By Samuel Strait – Reporter at Large – December 19, 2021
Seems now that the City is awash with cash, all those things we were
told about being unable to pay for police, fire, and emergency measures
have gone out the window. Measure “S” the sales tax increase that was
to generate $1.3 million per year to take care of all things that the
City couldn’t pay for. Now millions in grant money, for parks, the
swimming pool, and who knows what else. Pandemic money, more grants in
the future, what more could the City ask for? But wait a minute, all
that seems as though the City is more interested in Palaces, and Castles
and Crescent City’s version of Central Park in New York. Money for a
new and refurbished City Hall in the recently purchased Bank of America
Building. $700,000 for a new look swimming pool, the nearly $500,000
more dollars to run the thing.
How is any of this sensible in a small town of 9,000 residents and
shrinking, with multiple infrastructure issues, roads in disrepair, a
blighted clinic on A Street, a “While Elephant” of a sewer plant that is
far too big for the customers it serves, an now a proposal for expansion
of Beach Front Park that will require maintenance from its completion
on. Sounds like the City’s current Council has slipped a gear. They
likely won’t be around when the bill comes due. Sure in 2019 when the
current plan for Beach Front Park was “pie in the sky” there were
community members unhinged by the fantasy that anything was possible.

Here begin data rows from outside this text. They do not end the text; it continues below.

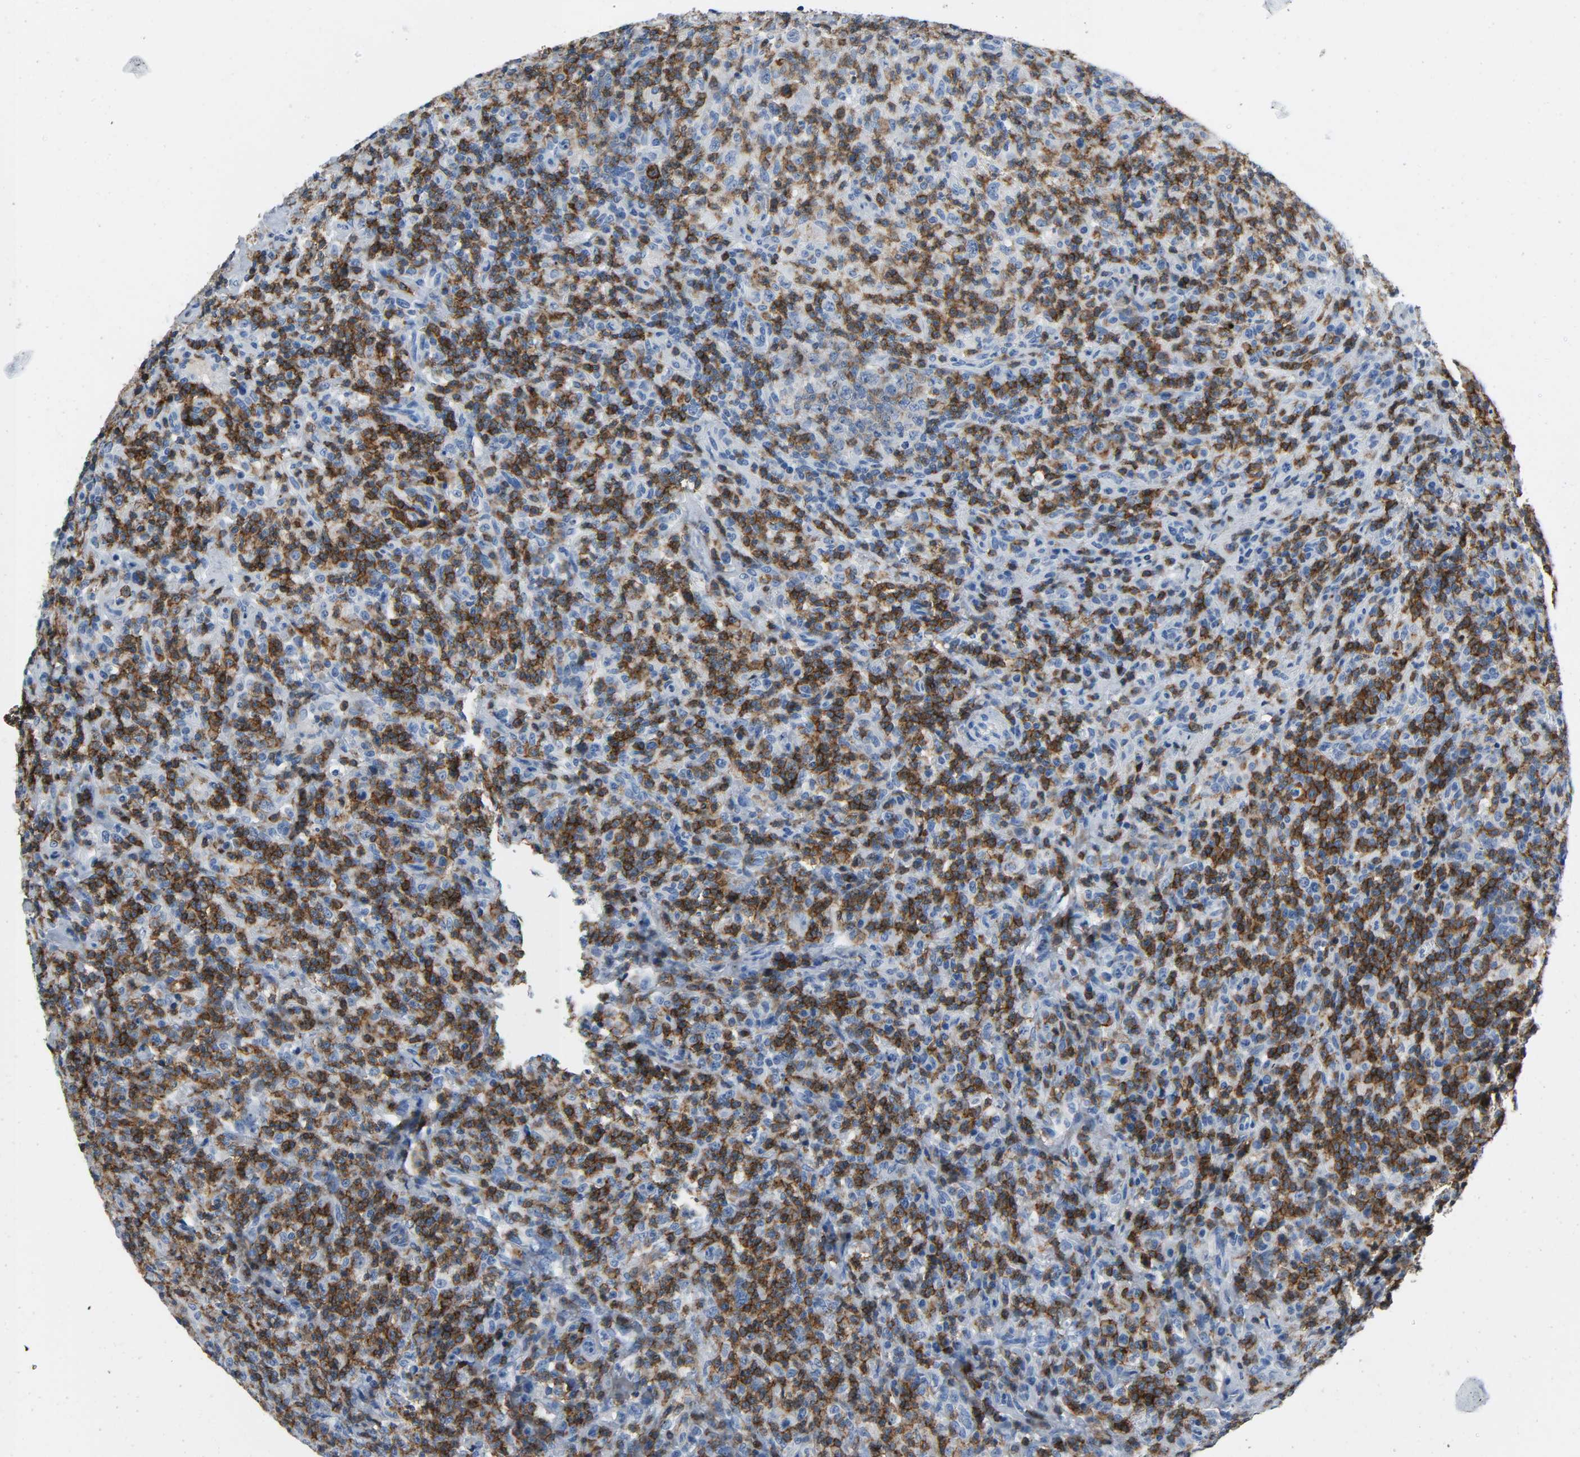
{"staining": {"intensity": "moderate", "quantity": ">75%", "location": "cytoplasmic/membranous"}, "tissue": "lymphoma", "cell_type": "Tumor cells", "image_type": "cancer", "snomed": [{"axis": "morphology", "description": "Hodgkin's disease, NOS"}, {"axis": "topography", "description": "Lymph node"}], "caption": "Human lymphoma stained with a brown dye shows moderate cytoplasmic/membranous positive expression in about >75% of tumor cells.", "gene": "LCK", "patient": {"sex": "male", "age": 65}}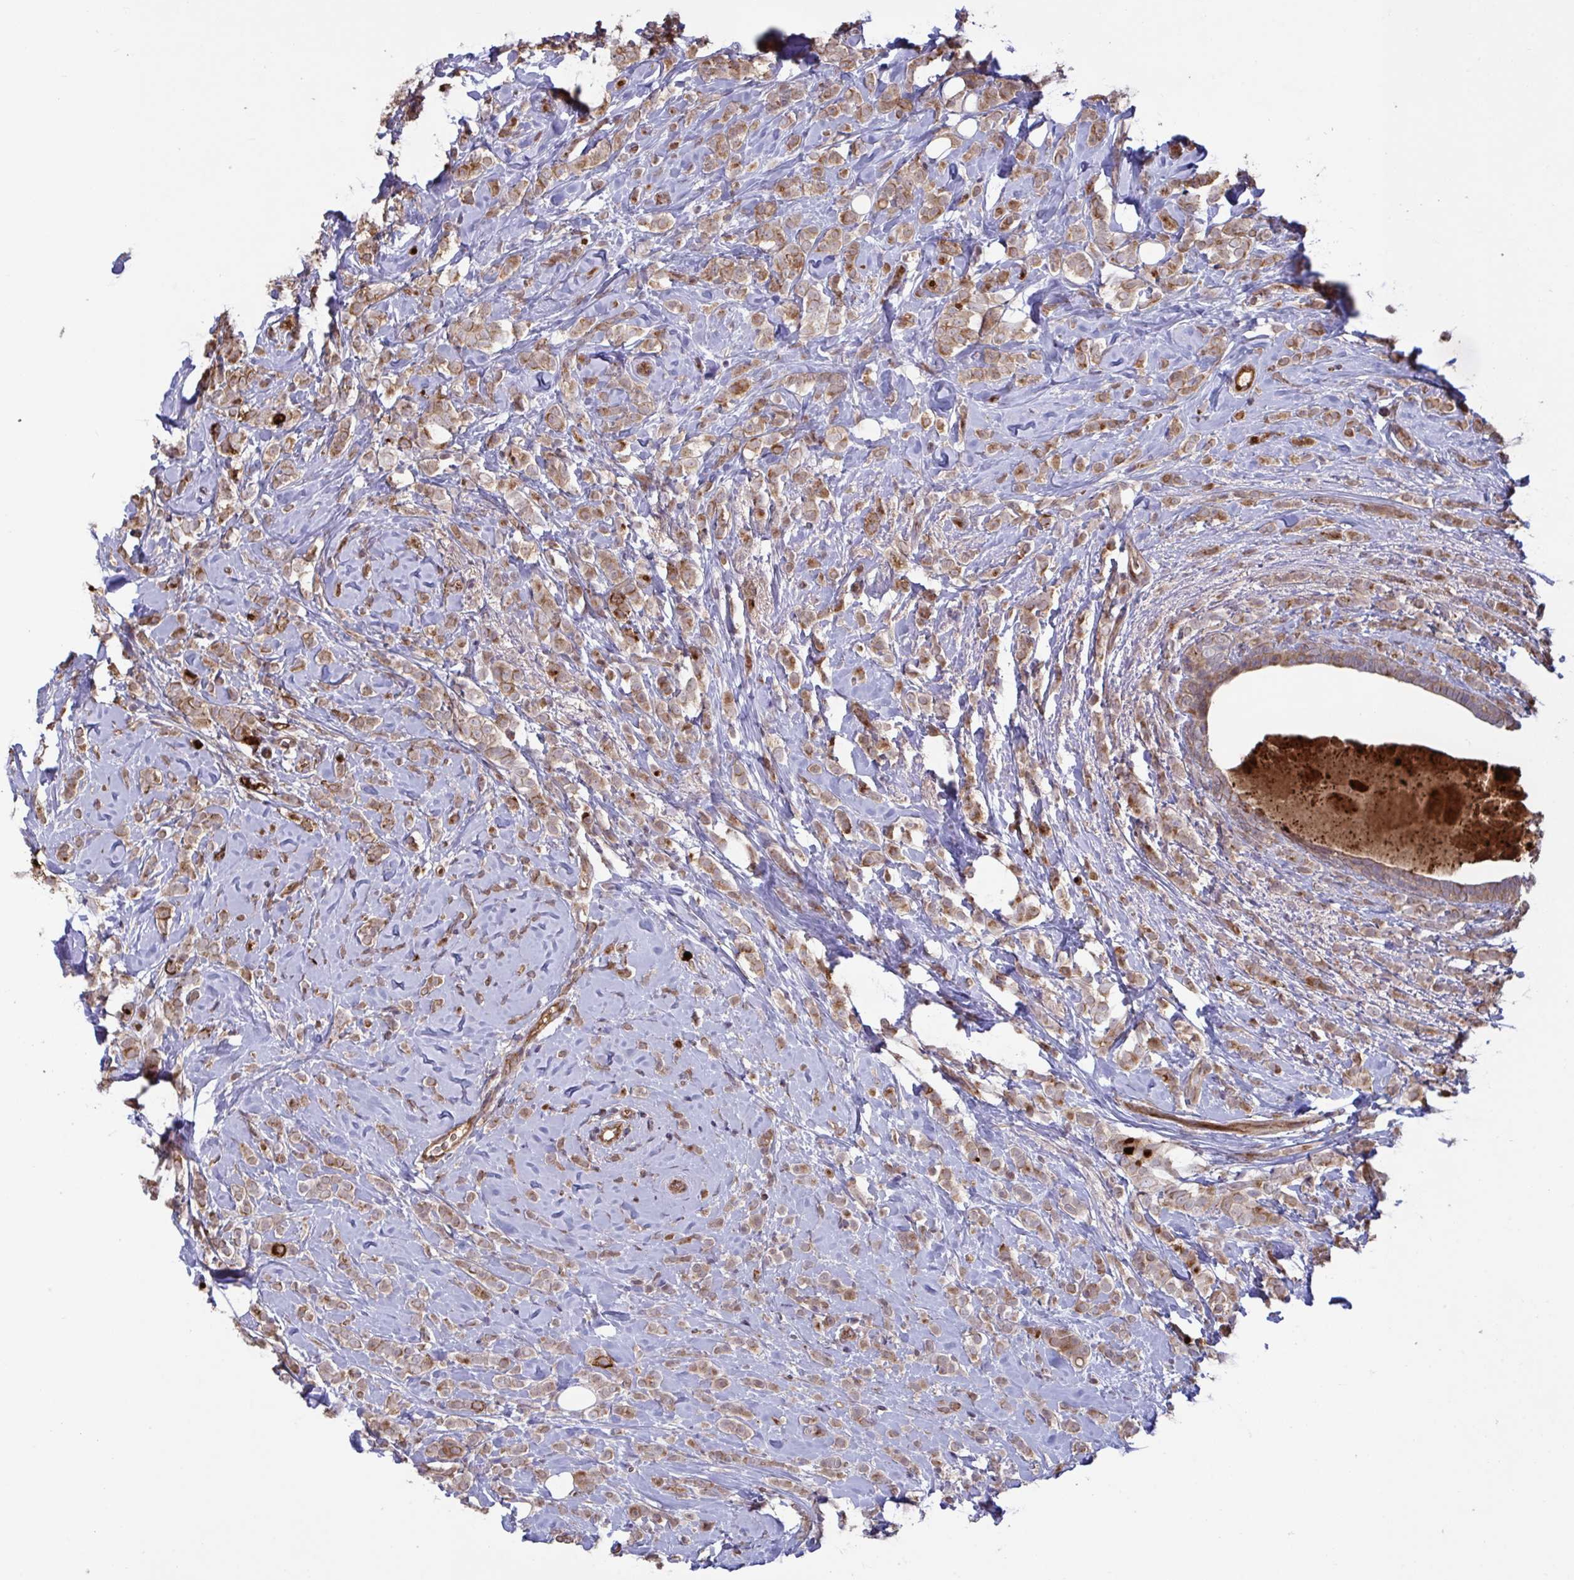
{"staining": {"intensity": "moderate", "quantity": ">75%", "location": "cytoplasmic/membranous"}, "tissue": "breast cancer", "cell_type": "Tumor cells", "image_type": "cancer", "snomed": [{"axis": "morphology", "description": "Lobular carcinoma"}, {"axis": "topography", "description": "Breast"}], "caption": "DAB immunohistochemical staining of breast cancer (lobular carcinoma) displays moderate cytoplasmic/membranous protein positivity in approximately >75% of tumor cells.", "gene": "IL1R1", "patient": {"sex": "female", "age": 49}}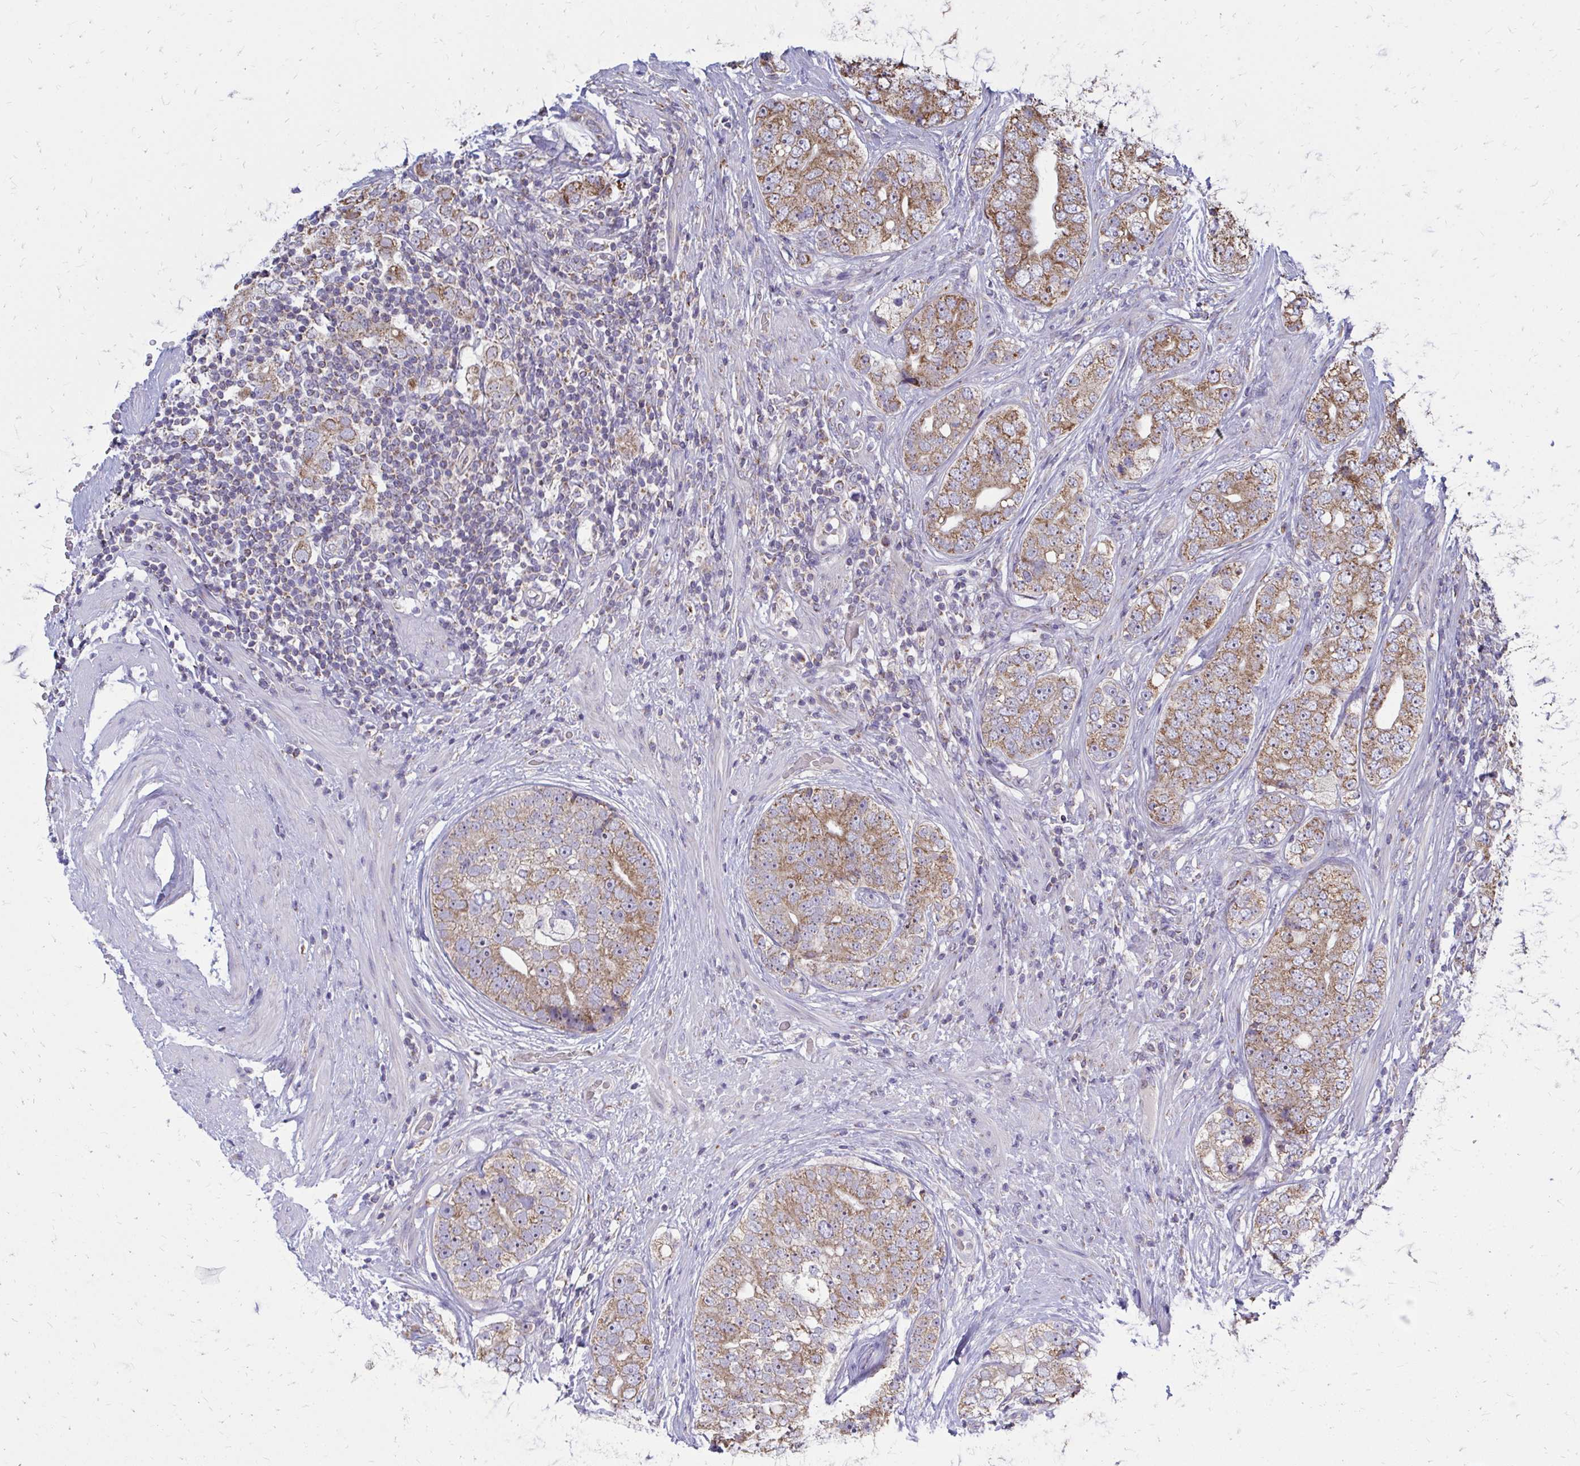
{"staining": {"intensity": "moderate", "quantity": ">75%", "location": "cytoplasmic/membranous"}, "tissue": "prostate cancer", "cell_type": "Tumor cells", "image_type": "cancer", "snomed": [{"axis": "morphology", "description": "Adenocarcinoma, High grade"}, {"axis": "topography", "description": "Prostate"}], "caption": "Human prostate cancer stained with a brown dye displays moderate cytoplasmic/membranous positive positivity in approximately >75% of tumor cells.", "gene": "OR10R2", "patient": {"sex": "male", "age": 60}}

Now the City is expecting $5 million dollars to make those fantasy’s
real, then what?
City Manager, Eric Wier, can send out “hats off to the community” all he
wants, but now reality has set in and nobody has prepared Manager Wier
for what will come of these fantasies. All the word salad from Wier
about shouted visions, the area’s natural beauty, cultural diversity,
more recreational opportunities, the sister city monument, and
historical nods to mining, lumber and fishing will not subdue the
feeling that this venture is more on the scale of a “grand gesture” from
Crescent City’s elite rather than anything remotely beneficial to the
Community. Yes, the money is there for the taking, but how many more
projects over the years have been funded through out the County and
City, taxpayer money, that seem more excessive rather than practical.
Sure we all want that luxury car when all we can afford is something
much more modest. So what is it that makes the City’s Council think
that an extravagance and ostentatious Beach Front Park is something that
is desperately necessary? Most of the residents of Crescent City will
have dreams of grandeur at one time or another and then there is reality.
It is understood that with this Park grant that the City thinks that
they have won a “lottery”. Now comes the time in which we find out just
how wisely the money is to be spent.